TASK TO COMPLETE » Would you repeat the listing below exactly, with no pictures in it?

DATA BELOW »

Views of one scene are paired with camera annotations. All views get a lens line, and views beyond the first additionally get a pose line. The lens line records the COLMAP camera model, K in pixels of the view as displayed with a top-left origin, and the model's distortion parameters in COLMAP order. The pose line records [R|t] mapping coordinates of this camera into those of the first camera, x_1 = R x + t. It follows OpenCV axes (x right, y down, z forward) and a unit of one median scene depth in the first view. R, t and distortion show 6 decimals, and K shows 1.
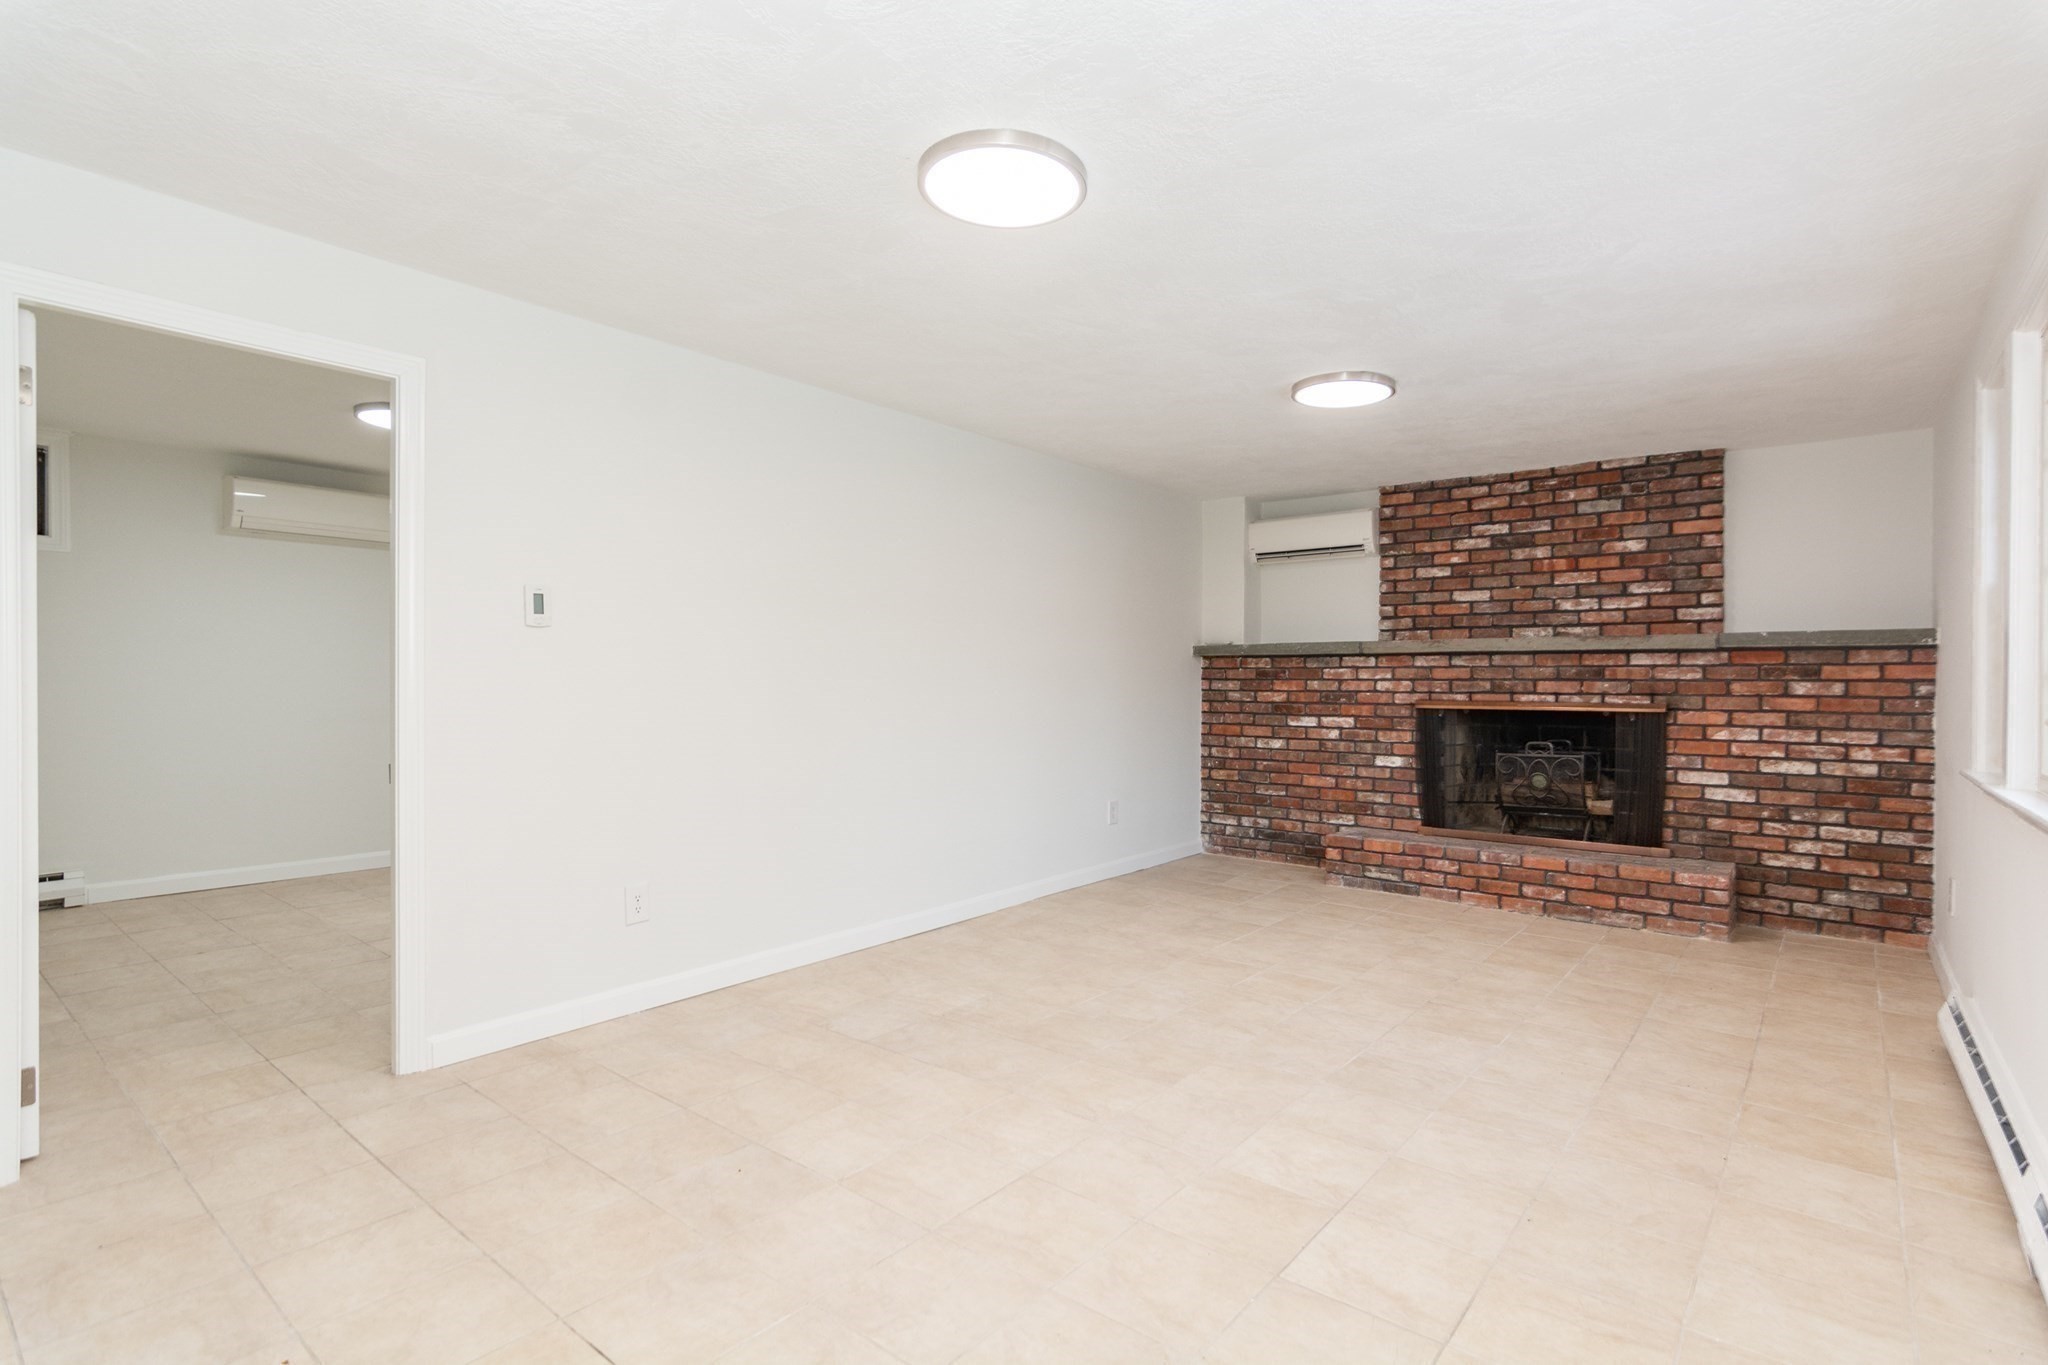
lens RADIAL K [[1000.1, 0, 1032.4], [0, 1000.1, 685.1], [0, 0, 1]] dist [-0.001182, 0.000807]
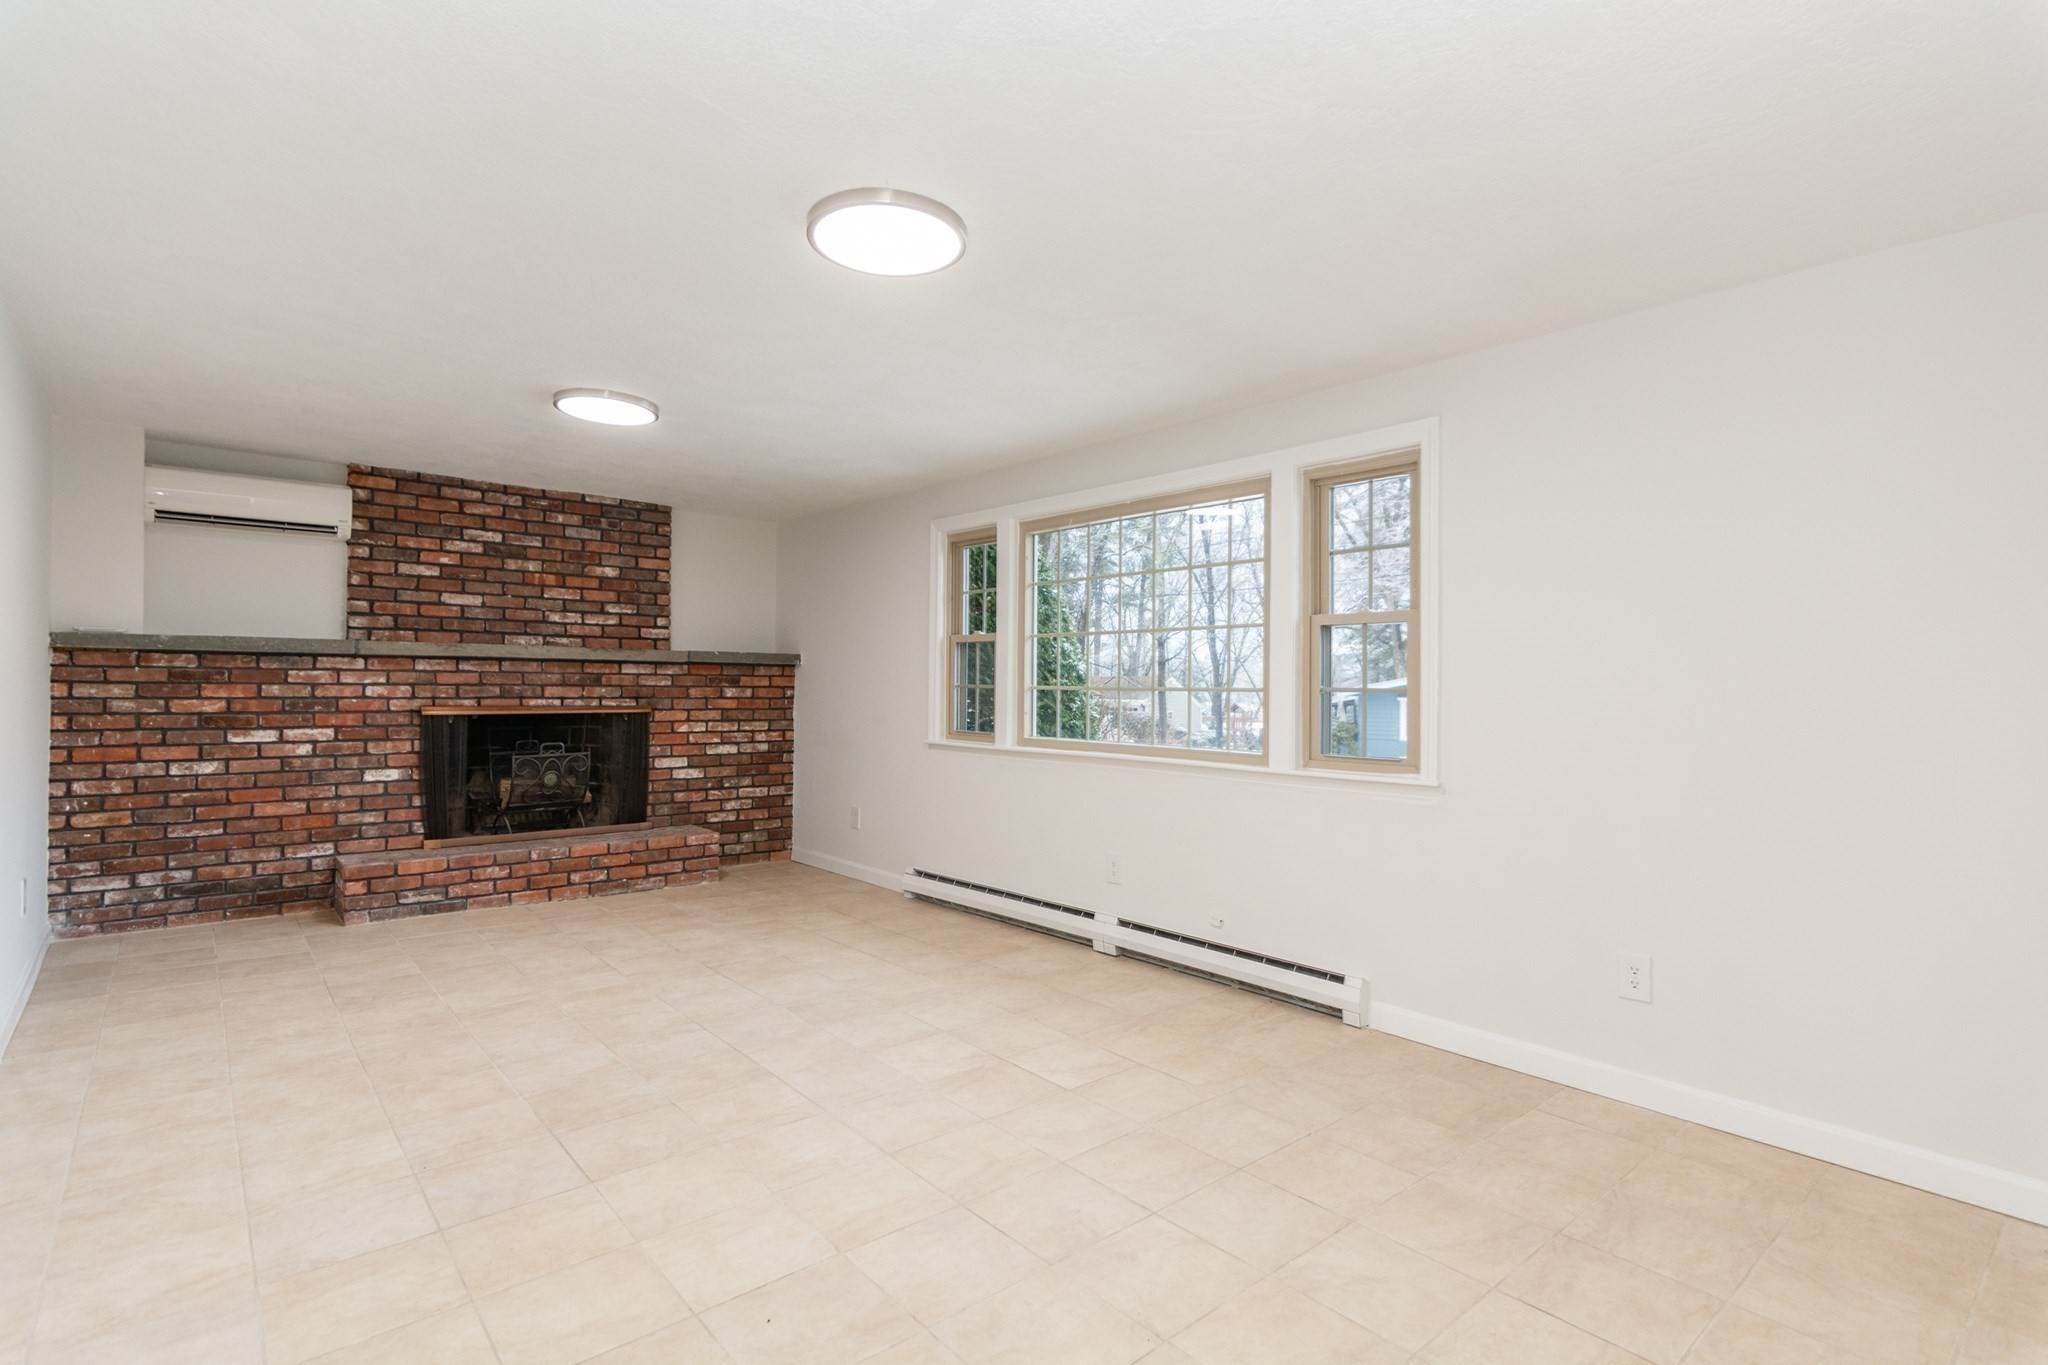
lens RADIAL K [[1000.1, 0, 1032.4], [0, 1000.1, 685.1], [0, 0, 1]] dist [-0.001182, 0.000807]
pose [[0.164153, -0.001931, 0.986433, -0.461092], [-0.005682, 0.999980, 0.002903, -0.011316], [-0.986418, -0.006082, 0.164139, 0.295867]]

SOLUTION BELOW »
Views of one scene are paired with camera annotations. All views get a lens line, and views beyond the first additionally get a pose line. The lens line records the COLMAP camera model, K in pixels of the view as displayed with a top-left origin, and the model's distortion parameters in COLMAP order. The pose line records [R|t] mapping coordinates of this camera into those of the first camera, x_1 = R x + t. It follows OpenCV axes (x right, y down, z forward) and a unit of one median scene depth in the first view. R, t and distortion show 6 decimals, and K shows 1.
lens RADIAL K [[1000.1, 0, 1032.4], [0, 1000.1, 685.1], [0, 0, 1]] dist [-0.001182, 0.000807]
lens RADIAL K [[1000.1, 0, 1032.4], [0, 1000.1, 685.1], [0, 0, 1]] dist [-0.001182, 0.000807]
pose [[0.164153, -0.001931, 0.986433, -0.461092], [-0.005682, 0.999980, 0.002903, -0.011316], [-0.986418, -0.006082, 0.164139, 0.295867]]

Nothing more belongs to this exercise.